(MATERIAL FOR THIS TASK)
***

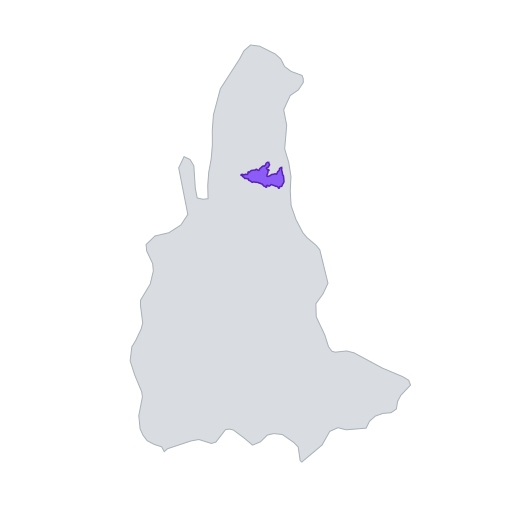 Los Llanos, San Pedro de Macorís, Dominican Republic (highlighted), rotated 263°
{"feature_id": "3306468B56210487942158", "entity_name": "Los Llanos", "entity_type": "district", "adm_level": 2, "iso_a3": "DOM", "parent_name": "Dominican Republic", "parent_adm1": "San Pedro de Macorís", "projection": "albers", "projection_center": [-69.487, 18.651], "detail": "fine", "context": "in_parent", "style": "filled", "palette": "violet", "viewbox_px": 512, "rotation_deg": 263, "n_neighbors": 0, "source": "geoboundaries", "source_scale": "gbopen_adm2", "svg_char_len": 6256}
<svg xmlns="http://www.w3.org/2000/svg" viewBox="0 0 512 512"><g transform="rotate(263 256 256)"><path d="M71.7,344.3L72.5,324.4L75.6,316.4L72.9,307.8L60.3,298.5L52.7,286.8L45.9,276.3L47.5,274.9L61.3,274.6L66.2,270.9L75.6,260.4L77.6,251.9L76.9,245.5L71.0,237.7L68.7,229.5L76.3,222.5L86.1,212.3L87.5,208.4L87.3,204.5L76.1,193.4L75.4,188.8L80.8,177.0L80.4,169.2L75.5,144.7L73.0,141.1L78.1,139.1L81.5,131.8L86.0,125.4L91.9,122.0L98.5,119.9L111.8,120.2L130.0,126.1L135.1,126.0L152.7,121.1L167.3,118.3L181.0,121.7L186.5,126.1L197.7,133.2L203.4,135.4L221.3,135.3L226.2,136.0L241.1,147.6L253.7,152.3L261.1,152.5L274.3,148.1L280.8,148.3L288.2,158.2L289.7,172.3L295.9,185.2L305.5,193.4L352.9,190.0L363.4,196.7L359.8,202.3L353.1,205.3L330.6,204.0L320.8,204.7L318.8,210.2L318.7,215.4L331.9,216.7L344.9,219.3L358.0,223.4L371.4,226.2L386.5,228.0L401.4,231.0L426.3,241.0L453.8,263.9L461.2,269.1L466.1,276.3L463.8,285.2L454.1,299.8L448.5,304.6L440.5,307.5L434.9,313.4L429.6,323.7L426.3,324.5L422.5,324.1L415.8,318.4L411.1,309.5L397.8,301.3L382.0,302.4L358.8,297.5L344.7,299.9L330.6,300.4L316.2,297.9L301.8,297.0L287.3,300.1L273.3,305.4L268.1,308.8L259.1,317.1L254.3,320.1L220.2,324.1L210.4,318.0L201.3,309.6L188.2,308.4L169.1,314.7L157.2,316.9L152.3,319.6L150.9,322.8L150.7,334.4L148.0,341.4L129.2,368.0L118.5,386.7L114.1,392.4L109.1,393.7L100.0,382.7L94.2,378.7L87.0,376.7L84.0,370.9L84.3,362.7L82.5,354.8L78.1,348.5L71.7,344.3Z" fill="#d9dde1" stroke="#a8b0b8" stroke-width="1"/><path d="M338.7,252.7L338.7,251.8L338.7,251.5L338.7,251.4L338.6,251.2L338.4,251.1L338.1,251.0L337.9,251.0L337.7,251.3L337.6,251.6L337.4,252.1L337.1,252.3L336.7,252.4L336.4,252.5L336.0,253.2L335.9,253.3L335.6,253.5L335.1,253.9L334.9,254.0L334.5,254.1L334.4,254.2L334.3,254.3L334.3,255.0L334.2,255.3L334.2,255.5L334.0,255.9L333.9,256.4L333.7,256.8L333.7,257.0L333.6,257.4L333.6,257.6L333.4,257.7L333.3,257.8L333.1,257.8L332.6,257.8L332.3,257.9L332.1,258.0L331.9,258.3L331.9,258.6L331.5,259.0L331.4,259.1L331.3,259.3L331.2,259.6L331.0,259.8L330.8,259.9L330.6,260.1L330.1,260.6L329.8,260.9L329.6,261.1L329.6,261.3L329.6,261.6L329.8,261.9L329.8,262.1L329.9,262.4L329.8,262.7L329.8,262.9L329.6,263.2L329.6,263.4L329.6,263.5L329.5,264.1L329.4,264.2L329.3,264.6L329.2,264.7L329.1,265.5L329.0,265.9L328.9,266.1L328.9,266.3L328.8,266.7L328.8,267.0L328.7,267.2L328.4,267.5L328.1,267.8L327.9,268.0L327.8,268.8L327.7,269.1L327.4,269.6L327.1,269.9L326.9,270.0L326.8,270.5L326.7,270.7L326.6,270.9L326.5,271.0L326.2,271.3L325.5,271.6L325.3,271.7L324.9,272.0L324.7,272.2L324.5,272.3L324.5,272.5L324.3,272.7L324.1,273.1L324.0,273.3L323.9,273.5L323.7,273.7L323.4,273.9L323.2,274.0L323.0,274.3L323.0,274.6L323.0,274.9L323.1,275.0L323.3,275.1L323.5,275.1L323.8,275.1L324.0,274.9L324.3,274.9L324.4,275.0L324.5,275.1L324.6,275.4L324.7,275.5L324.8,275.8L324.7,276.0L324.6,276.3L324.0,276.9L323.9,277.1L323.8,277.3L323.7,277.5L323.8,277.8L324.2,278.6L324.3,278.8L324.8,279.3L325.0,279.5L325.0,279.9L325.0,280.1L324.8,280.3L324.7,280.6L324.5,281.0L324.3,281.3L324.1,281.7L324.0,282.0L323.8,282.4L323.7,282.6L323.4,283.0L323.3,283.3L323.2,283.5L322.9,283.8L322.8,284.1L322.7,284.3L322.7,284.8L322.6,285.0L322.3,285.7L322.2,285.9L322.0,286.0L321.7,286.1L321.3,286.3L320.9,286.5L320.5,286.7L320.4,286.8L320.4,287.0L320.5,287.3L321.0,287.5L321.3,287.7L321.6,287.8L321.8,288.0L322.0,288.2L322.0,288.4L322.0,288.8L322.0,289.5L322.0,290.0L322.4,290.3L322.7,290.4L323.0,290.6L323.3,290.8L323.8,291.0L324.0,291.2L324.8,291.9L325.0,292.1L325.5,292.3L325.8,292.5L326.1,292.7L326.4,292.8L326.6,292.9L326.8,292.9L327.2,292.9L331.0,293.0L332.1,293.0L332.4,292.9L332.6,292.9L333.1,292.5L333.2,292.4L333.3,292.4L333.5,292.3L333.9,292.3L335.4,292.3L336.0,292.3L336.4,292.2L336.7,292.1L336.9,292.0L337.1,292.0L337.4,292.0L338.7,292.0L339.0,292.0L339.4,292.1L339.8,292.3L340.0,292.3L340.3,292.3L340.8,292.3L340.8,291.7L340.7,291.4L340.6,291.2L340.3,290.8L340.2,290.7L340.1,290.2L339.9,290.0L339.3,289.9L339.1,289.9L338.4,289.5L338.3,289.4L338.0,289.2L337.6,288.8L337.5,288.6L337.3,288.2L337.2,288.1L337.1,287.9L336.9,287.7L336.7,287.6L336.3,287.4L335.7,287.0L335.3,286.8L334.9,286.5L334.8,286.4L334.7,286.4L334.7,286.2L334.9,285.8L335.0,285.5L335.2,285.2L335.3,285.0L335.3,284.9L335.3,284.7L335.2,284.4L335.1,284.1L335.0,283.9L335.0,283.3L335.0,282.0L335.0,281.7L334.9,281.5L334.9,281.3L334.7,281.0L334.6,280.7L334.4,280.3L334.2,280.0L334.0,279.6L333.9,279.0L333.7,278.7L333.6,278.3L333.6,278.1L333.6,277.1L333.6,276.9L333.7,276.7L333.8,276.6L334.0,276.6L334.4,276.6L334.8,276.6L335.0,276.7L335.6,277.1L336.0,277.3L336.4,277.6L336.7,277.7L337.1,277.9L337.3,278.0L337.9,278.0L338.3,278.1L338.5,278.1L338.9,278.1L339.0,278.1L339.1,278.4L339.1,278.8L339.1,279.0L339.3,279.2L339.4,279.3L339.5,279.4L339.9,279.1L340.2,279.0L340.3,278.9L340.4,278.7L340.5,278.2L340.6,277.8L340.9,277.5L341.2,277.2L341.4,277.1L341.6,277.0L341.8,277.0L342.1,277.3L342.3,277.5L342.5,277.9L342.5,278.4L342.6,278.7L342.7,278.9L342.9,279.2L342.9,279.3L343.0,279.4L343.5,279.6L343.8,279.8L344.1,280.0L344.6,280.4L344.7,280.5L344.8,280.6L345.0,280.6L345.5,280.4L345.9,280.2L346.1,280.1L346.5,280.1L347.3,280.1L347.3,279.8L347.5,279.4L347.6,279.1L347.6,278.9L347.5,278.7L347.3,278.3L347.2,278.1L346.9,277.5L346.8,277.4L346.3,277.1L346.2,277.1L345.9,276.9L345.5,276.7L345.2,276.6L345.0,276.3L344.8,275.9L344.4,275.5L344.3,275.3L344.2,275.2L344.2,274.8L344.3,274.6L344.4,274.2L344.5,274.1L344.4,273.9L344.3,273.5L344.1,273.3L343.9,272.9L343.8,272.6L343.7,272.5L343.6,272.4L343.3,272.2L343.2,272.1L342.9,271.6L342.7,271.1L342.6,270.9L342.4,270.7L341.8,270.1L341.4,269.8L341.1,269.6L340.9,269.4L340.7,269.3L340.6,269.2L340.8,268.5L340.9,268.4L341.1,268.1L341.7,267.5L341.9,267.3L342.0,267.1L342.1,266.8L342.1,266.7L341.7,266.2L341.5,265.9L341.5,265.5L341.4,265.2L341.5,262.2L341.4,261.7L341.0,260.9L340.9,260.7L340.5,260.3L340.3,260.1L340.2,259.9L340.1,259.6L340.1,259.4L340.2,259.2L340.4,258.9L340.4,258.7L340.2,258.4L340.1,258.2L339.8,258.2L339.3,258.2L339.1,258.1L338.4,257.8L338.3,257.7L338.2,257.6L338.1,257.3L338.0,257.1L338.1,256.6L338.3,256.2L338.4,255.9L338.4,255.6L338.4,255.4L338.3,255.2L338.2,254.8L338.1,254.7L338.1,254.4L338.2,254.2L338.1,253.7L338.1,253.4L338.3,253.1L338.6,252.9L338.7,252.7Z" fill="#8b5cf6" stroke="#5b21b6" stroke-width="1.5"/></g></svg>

***

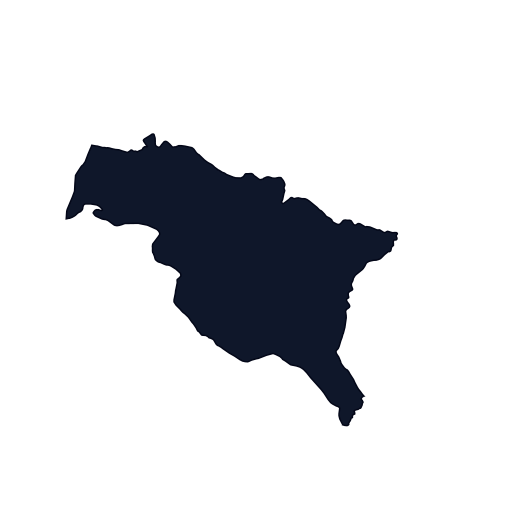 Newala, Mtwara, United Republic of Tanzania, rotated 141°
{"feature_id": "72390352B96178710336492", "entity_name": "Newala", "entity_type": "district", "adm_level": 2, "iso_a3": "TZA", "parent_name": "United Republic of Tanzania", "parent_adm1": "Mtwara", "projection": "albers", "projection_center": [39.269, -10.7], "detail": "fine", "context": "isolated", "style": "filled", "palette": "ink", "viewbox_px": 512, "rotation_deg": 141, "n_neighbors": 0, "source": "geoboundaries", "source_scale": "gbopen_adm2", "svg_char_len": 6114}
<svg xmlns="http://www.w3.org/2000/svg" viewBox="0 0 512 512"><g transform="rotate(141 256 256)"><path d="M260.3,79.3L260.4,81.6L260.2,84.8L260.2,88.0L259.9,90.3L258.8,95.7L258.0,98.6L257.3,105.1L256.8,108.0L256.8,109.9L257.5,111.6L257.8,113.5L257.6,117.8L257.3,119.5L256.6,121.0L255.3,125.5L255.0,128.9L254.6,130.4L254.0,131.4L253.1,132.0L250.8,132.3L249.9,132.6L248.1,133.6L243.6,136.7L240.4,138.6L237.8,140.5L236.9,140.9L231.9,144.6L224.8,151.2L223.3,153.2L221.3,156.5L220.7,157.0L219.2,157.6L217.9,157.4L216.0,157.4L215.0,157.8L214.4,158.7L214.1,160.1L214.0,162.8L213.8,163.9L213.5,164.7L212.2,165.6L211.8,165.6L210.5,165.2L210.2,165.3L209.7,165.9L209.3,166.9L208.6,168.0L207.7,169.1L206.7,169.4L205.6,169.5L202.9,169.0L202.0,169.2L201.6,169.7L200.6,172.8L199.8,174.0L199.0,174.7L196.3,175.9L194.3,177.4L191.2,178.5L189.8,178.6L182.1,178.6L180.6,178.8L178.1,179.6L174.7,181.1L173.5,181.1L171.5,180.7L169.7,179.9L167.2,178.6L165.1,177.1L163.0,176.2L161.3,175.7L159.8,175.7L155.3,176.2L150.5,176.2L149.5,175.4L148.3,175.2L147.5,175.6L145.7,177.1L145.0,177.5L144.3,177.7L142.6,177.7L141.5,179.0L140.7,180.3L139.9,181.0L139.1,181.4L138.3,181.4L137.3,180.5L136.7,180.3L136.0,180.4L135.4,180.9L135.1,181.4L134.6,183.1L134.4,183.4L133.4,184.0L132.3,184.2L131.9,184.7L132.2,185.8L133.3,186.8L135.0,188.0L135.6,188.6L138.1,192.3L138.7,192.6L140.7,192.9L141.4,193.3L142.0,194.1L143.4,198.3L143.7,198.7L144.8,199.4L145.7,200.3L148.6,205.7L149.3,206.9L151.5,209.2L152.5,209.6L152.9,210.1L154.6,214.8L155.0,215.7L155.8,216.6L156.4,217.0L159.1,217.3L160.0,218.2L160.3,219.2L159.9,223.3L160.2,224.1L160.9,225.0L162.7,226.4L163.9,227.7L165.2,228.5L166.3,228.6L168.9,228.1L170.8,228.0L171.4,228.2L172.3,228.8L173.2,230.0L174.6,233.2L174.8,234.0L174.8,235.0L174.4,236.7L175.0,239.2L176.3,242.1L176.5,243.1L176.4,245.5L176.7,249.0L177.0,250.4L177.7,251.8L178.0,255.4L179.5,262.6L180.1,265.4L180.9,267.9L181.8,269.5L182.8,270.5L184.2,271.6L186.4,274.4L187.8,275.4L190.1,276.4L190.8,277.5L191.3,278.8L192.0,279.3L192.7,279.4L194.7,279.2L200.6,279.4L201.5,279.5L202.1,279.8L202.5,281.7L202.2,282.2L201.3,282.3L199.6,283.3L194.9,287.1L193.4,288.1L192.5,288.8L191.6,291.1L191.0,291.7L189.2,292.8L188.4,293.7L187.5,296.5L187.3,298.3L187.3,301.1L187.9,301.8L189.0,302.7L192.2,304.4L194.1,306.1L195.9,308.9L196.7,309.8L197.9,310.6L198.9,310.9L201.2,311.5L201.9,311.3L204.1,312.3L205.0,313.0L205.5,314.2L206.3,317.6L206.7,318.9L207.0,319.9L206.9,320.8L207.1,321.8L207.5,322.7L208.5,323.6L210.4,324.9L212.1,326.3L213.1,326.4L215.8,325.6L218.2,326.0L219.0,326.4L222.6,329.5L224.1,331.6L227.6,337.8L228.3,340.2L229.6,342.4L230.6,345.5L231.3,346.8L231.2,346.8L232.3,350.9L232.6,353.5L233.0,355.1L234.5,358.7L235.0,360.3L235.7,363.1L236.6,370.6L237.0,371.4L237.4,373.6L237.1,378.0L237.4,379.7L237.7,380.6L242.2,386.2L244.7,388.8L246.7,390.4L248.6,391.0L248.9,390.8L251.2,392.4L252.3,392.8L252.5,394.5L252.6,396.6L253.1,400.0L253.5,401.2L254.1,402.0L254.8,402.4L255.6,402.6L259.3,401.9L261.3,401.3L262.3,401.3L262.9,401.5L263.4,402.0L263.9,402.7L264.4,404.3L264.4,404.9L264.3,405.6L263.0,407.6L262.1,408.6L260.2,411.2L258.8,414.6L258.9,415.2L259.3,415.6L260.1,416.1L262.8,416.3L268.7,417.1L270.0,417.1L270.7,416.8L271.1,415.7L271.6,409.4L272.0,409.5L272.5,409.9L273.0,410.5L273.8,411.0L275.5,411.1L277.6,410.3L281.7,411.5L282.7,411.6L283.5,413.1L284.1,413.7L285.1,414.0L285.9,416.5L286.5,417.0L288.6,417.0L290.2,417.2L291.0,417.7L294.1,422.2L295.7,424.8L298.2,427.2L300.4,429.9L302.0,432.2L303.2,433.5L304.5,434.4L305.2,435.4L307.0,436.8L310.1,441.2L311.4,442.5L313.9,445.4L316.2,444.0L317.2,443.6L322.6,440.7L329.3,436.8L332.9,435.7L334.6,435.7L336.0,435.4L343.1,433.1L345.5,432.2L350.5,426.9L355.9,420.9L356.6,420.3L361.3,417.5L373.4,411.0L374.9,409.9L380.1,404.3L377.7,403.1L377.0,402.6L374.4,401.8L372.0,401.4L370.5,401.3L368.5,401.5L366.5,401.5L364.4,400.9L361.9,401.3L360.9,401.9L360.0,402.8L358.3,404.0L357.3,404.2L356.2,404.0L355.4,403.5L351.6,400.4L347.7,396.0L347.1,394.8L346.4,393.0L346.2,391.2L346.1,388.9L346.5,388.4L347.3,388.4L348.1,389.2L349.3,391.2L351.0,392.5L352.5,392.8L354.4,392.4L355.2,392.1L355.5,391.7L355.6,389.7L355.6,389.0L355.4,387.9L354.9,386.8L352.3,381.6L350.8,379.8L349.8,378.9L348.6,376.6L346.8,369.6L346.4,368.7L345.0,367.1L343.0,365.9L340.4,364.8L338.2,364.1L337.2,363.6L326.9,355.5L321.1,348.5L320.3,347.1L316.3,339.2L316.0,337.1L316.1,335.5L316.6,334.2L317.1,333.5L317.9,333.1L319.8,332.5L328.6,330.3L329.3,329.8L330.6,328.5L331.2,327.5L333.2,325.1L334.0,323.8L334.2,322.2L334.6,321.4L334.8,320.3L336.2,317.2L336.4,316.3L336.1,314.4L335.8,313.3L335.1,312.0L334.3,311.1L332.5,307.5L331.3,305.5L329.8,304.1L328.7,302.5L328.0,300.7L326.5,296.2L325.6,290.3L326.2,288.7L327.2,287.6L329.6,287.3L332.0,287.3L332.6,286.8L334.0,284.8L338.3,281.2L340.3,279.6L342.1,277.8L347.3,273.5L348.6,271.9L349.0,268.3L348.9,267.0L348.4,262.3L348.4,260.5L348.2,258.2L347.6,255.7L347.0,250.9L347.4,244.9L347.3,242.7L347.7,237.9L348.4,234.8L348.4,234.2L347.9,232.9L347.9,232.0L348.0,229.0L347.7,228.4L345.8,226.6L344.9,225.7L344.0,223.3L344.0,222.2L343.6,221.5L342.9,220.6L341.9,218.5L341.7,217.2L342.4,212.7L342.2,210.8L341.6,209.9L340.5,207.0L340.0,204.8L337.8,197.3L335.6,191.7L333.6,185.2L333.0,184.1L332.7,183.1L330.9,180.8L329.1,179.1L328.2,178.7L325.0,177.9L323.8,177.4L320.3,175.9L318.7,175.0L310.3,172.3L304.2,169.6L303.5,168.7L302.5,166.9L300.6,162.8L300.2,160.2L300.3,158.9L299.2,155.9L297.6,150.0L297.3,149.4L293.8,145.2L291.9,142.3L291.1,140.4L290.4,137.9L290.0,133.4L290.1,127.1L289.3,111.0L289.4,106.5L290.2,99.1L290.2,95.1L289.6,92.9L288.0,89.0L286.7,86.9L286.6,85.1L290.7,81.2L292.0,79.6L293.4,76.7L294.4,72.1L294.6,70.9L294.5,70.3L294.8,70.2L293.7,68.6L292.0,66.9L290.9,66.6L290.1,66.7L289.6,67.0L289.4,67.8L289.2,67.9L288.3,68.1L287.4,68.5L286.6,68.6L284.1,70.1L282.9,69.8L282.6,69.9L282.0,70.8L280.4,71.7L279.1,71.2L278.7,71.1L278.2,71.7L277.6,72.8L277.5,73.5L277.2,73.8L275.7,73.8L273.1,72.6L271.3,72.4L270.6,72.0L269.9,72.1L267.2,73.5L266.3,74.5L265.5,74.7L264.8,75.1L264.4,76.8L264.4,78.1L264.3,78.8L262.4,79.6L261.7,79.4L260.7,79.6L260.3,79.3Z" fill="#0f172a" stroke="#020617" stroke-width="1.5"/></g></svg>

***

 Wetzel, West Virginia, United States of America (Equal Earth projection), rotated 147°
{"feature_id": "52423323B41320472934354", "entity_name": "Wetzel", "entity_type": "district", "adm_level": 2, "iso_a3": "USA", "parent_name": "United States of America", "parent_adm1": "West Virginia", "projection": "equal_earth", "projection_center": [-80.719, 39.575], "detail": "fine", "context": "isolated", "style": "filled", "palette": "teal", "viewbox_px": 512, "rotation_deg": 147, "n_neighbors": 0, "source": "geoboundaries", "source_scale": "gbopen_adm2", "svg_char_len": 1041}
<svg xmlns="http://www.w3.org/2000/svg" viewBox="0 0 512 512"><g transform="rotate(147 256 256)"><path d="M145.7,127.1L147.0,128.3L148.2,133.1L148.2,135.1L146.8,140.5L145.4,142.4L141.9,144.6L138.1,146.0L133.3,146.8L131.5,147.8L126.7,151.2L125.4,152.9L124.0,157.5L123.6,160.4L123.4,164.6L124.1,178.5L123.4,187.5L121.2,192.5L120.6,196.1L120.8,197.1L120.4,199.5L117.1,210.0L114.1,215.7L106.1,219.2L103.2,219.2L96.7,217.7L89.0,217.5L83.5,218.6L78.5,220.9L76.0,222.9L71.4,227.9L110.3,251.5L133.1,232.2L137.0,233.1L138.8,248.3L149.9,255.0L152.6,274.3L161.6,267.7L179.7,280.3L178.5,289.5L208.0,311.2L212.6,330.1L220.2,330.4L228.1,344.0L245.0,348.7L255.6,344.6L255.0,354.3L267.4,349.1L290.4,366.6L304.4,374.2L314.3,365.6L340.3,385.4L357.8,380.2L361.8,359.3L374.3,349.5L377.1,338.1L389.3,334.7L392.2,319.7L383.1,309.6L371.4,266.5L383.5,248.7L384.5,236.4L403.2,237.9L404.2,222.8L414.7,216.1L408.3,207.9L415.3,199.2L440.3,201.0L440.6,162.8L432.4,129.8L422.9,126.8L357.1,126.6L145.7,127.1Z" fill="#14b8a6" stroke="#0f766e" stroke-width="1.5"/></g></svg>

***

(WHAT YOU HAVE TO DO) Pick out every line of the material above that contains the word "detail" and copy each one, counting only matches with the same letter case.

(EXPECTED OUTPUT)
{"feature_id": "3306468B56210487942158", "entity_name": "Los Llanos", "entity_type": "district", "adm_level": 2, "iso_a3": "DOM", "parent_name": "Dominican Republic", "parent_adm1": "San Pedro de Macorís", "projection": "albers", "projection_center": [-69.487, 18.651], "detail": "fine", "context": "in_parent", "style": "filled", "palette": "violet", "viewbox_px": 512, "rotation_deg": 263, "n_neighbors": 0, "source": "geoboundaries", "source_scale": "gbopen_adm2", "svg_char_len": 6256}
{"feature_id": "72390352B96178710336492", "entity_name": "Newala", "entity_type": "district", "adm_level": 2, "iso_a3": "TZA", "parent_name": "United Republic of Tanzania", "parent_adm1": "Mtwara", "projection": "albers", "projection_center": [39.269, -10.7], "detail": "fine", "context": "isolated", "style": "filled", "palette": "ink", "viewbox_px": 512, "rotation_deg": 141, "n_neighbors": 0, "source": "geoboundaries", "source_scale": "gbopen_adm2", "svg_char_len": 6114}
{"feature_id": "52423323B41320472934354", "entity_name": "Wetzel", "entity_type": "district", "adm_level": 2, "iso_a3": "USA", "parent_name": "United States of America", "parent_adm1": "West Virginia", "projection": "equal_earth", "projection_center": [-80.719, 39.575], "detail": "fine", "context": "isolated", "style": "filled", "palette": "teal", "viewbox_px": 512, "rotation_deg": 147, "n_neighbors": 0, "source": "geoboundaries", "source_scale": "gbopen_adm2", "svg_char_len": 1041}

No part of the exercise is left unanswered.